Sealcoating additives have proven to be a real asset since the very inception of sealcoating. At the very onset, both governmental (e.g., FAA specifications) and commercial entities have determined that sealcoating additives boost the overall performance of sealcoating and have a marked effect on their overall durability of the paved surface.
“Additives are real assets for enabling the contractor to offer performance benefits at incremental cost increase to their customers, especially the ones who recognize the benefits for added cost,” Dubey said.
For some, the successful effectiveness of sealcoat additives can actually be a deficit as Zeke Adams, operations manager at STAR, Inc. explained: “Some contractors might see using sealcoating additives as a negative due to the increased product longevity and toughness decreasing the frequency in which they can sealcoat a property. But in our experience, using additives will put you a step ahead of the competition in terms of performance and will help lock in return business for continued success long term.”
The benefits of sealcoating need to be sold to the customer.
“The customer has to be assured that by spending more for a sealcoating job, with additives, will give them better overall durability, e.g., instead of sealcoating every 2-3 years they will be sealcoating every 4-5 years,” stated Dubey. “Another good selling point, especially to commercial property owner, is that the property can be opened sooner for business.”

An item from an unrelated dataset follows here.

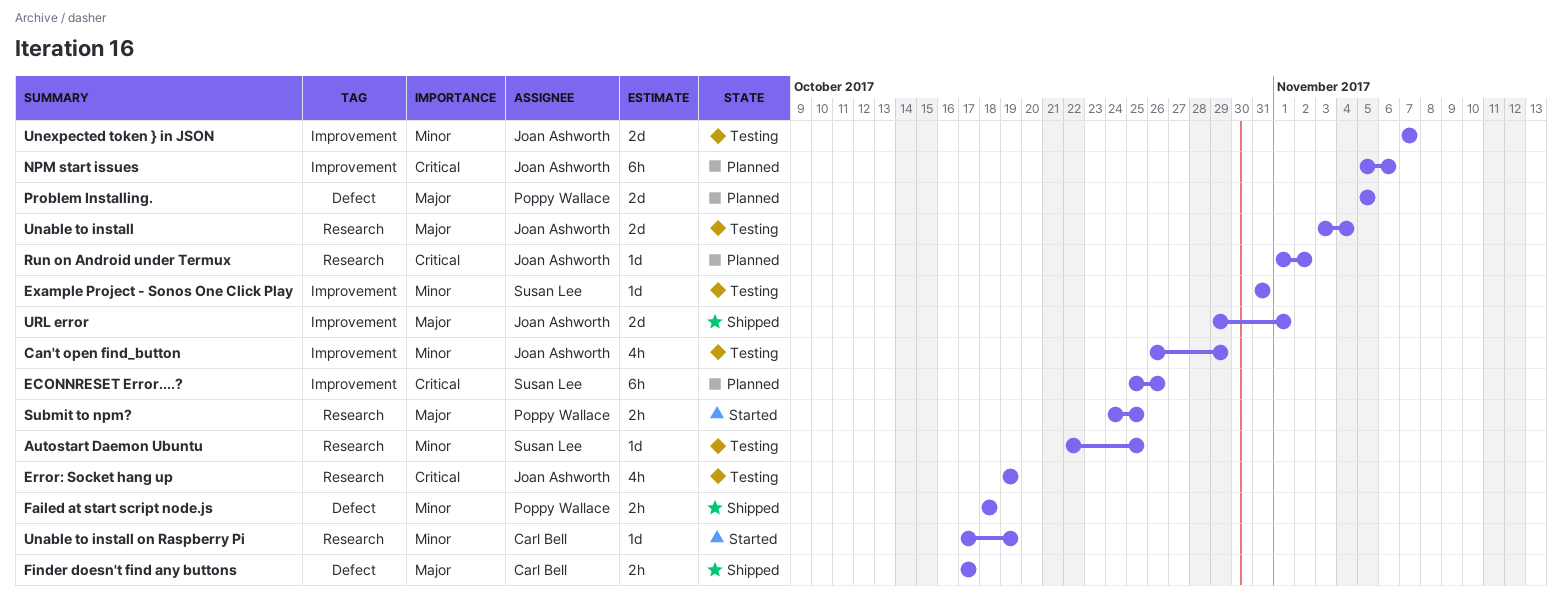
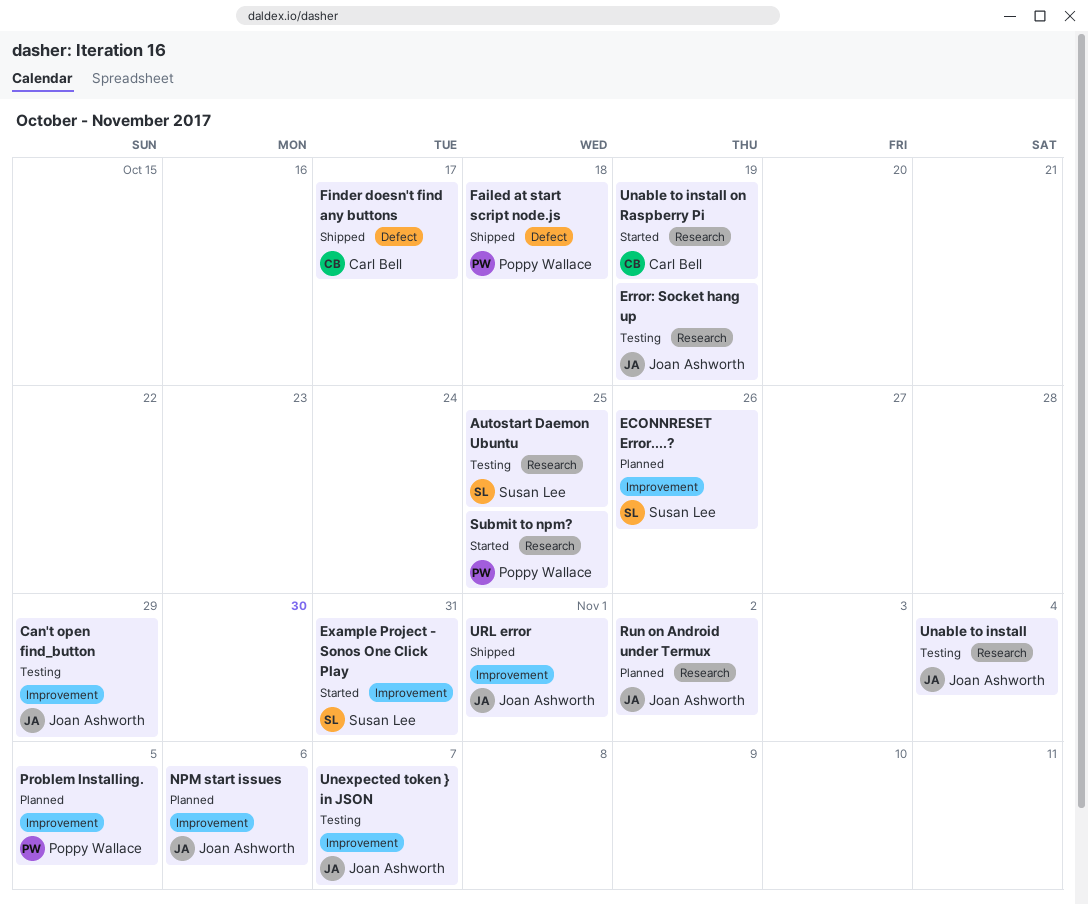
Example Project - Sonos One Click Play, status: Testing -> Started
Problem Installing., label: Defect -> Improvement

Additives may not be the panacea for all the ills found with an asphalt paved surface, especially if over diluted or the sealer is improperly applied.
“Although not considered additives, primers are another great offering for contractors as it adds substantial benefits to jobs that are plagued with problem areas such as rust and oil spots,” Adams said. “Sealcoating alone will not clear up these issues as they will eventually bleed through, but by adding a primer to act as a barrier you’ll have a much greater success at keeping rust and oil spots at bay.”
Yet, with all considered, adding additives to pavement sealcoating can be the magic solution in many instances. They can provide the benefits of fast drying and curing, thickening for uniform sand suspension, rubberizing for improved flexibility and durability, and improved resistance to chemicals, such as de-icing salts used in winter climates.